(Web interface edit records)
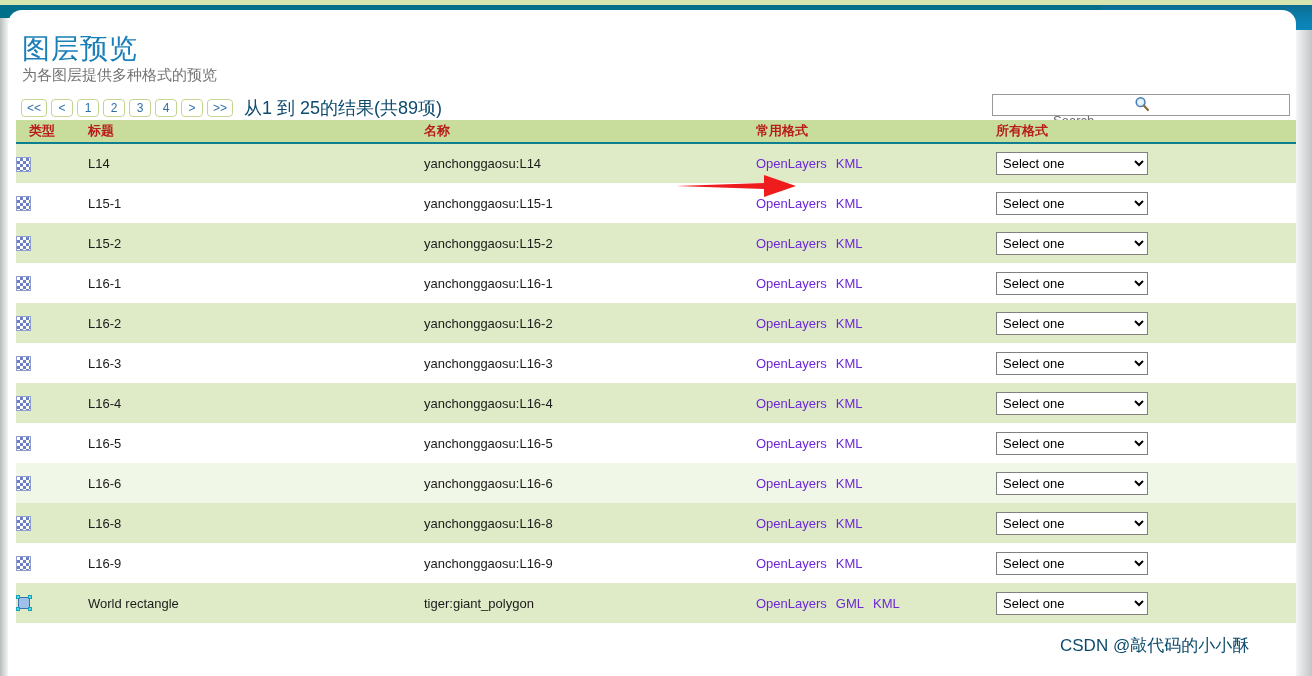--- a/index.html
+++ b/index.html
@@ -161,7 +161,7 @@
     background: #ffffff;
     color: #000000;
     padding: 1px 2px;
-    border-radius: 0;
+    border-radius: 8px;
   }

**WHAT THIS TASK INVOLVES:** When you output the entries, keep each line exactly as it is and leave out any pictures.

**FINISHED TASK:**
--- a/index.html
+++ b/index.html
@@ -161,7 +161,7 @@
     background: #ffffff;
     color: #000000;
     padding: 1px 2px;
-    border-radius: 0;
+    border-radius: 8px;
   }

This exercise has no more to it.